## Textauszug
____

Einwanderung

Bulgaren sehen sich als Opfer

Die Fahnen von Rumänien (2.v.r) und Bulgarien wehen am 25.04.2005 in Sofia (Bulgarien) neben Flaggen der EU. Rumänien und Bulgarien sind seit 2007 in der EU. Doch die volle Freizügigkeit kommt für Arbeitnehmer aus den Ländern erst jetzt. Die Bürger der beiden EU-Länder genießen mit dem 1. Januar 2013 das uneingeschränkte Recht, in allen EU-Staaten einen Job zu suchen. EPA/VASSIL DONEV /dpa
Rumänien und Bulgarien sind seit 2007 in der EU. Doch die volle Freizügigkeit kommt für Arbeitnehmer aus den Ländern erst jetzt. © picture alliance / dpa
Marina Liakova im Gespräch mit Gabi Wuttke · 08.01.2014
Die populistische These der CSU, die Arbeitnehmerfreizügigkeit für Bulgaren führe zu Sozialbetrug, kommt in Bulgarien nicht gut an. Sie fühlen sich ungerecht behandelt, sagt die Soziologin Marina Liakova. Vielen Europäern sei die tatsächliche Situation im Land gar nicht bewusst.

____

## Rohdaten

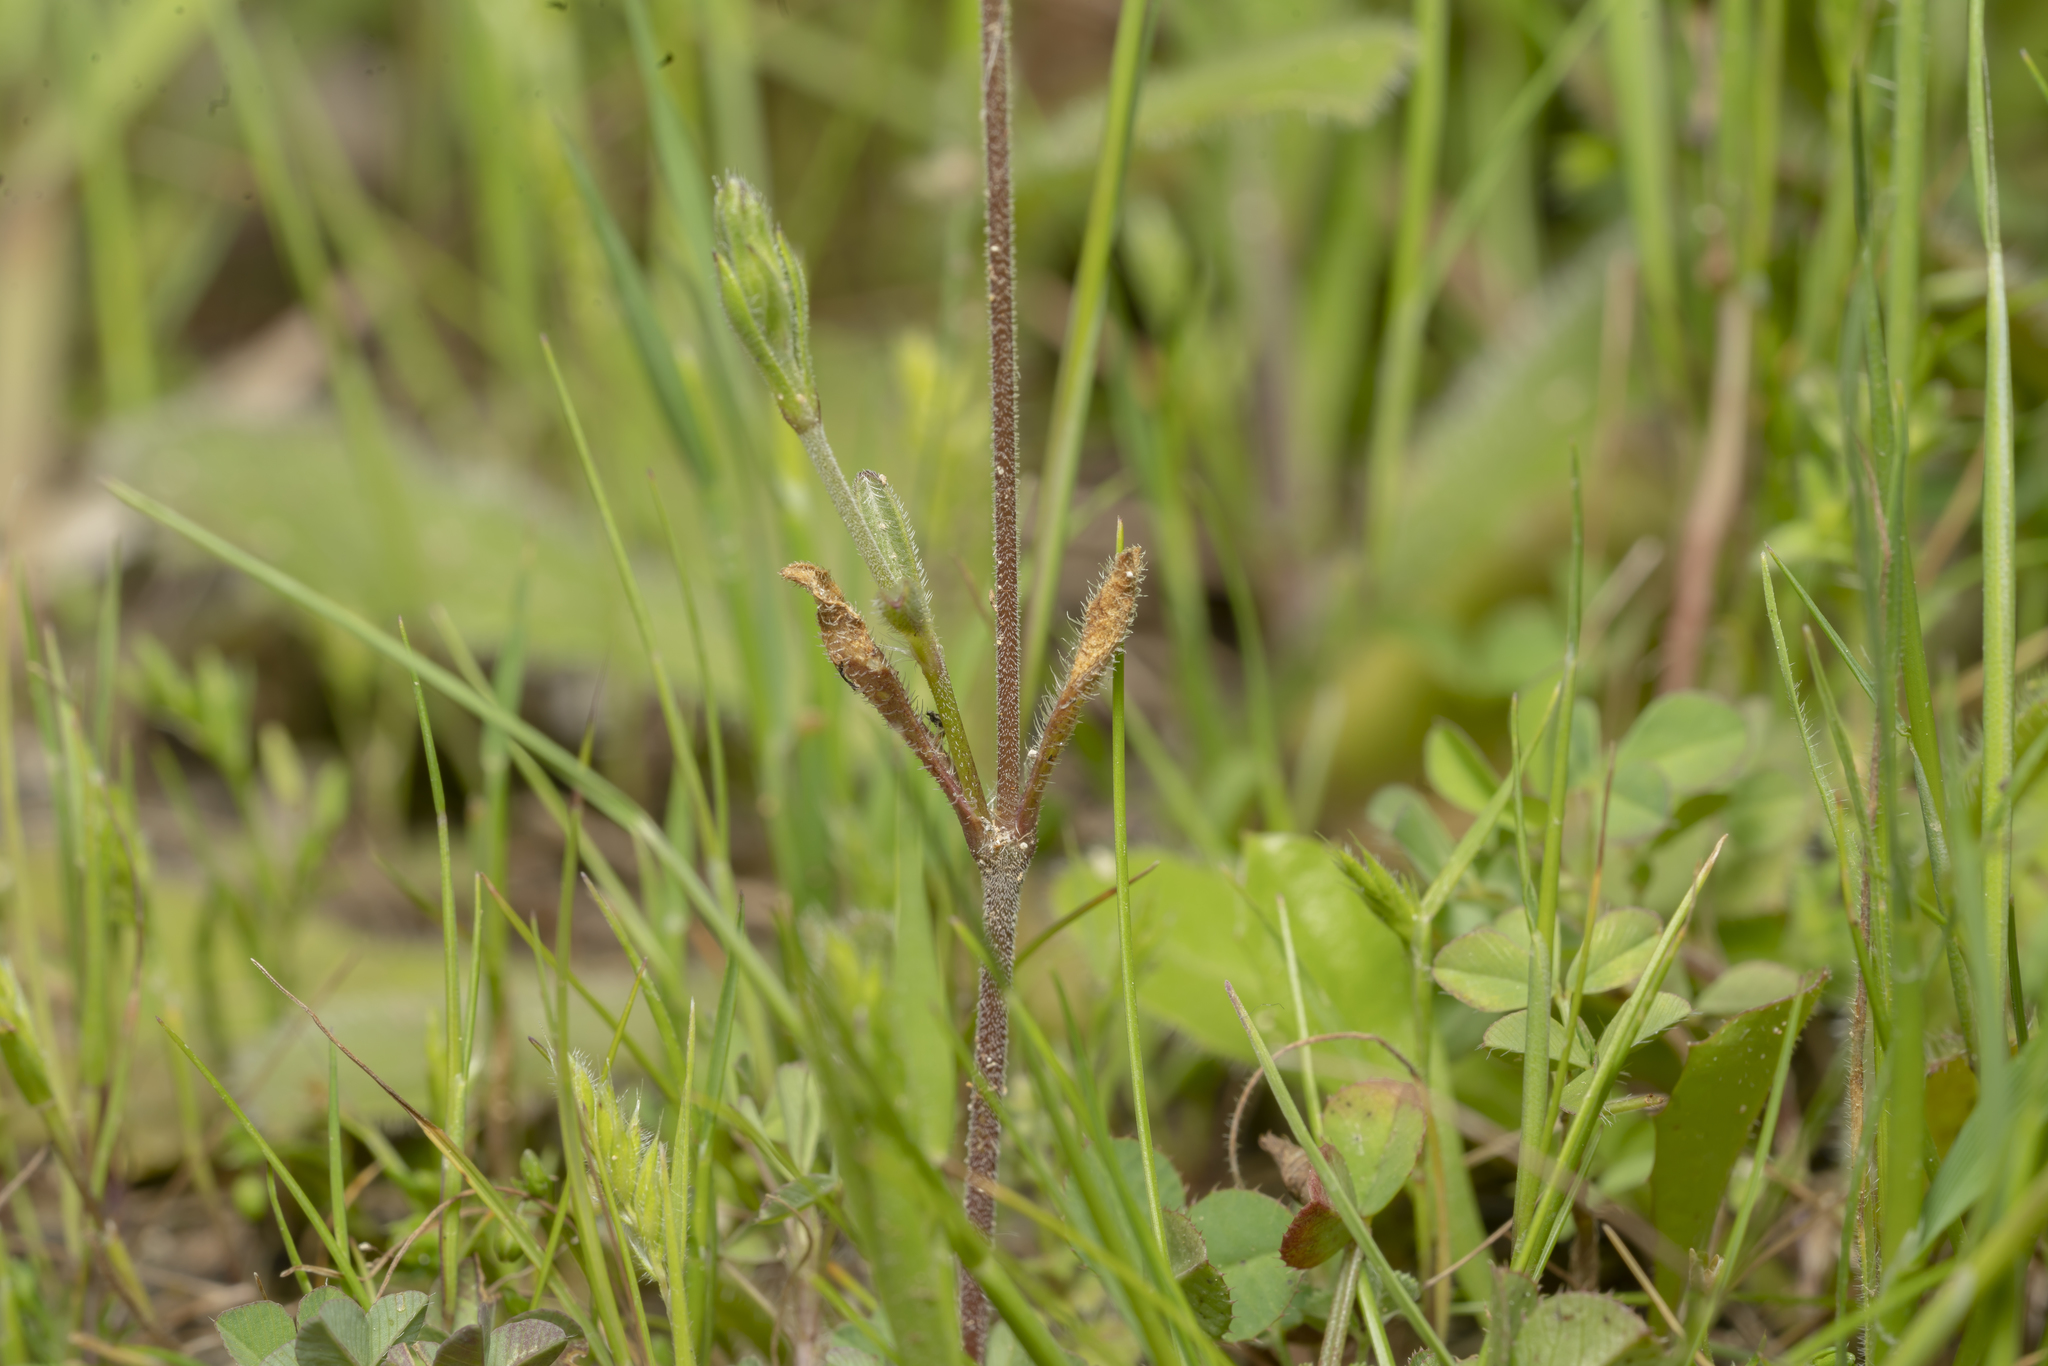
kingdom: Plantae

____

## Zu bearbeitende Aufgaben
A: Welchen Beruf übt Marina Liakova laut dem Textauszug zur Arbeitnehmerfreizügigkeit aus?
B: Führen Sie den Textauszug zur Arbeitnehmerfreizügigkeit im Anschluss an seinen letzten Satz weiter.
Das Material hat mit dem Textauszug zur Arbeitnehmerfreizügigkeit nichts zu tun.

## Ergebnisse der Übung
A: Sie ist Soziologin.

B:
Gabi Wuttke: Die CSU in Wildbad Kreuth – auch dort streitet sie ab, die Arbeitnehmerfreizügigkeit für Rumänen und Bulgaren zu einem populistischen Spieß umgedreht zu haben. Wie wird das in Bulgarien diskutiert, wie sieht die Wirklichkeit aus und vor allem, was wissen Sie und ich eigentlich über Bulgarien? Fragen, die Marina Liakova beantworten kann. Sie ist stellvertretende Direktorin des Instituts für Transdisziplinäre Sozialwissenschaft an der pädagogischen Hochschule in Karlsruhe. Einen schönen guten Morgen!
Marina Liakova: Guten Morgen!
Wuttke: Inwieweit widerspricht auch Ihre Forschung den Anwürfen der CSU?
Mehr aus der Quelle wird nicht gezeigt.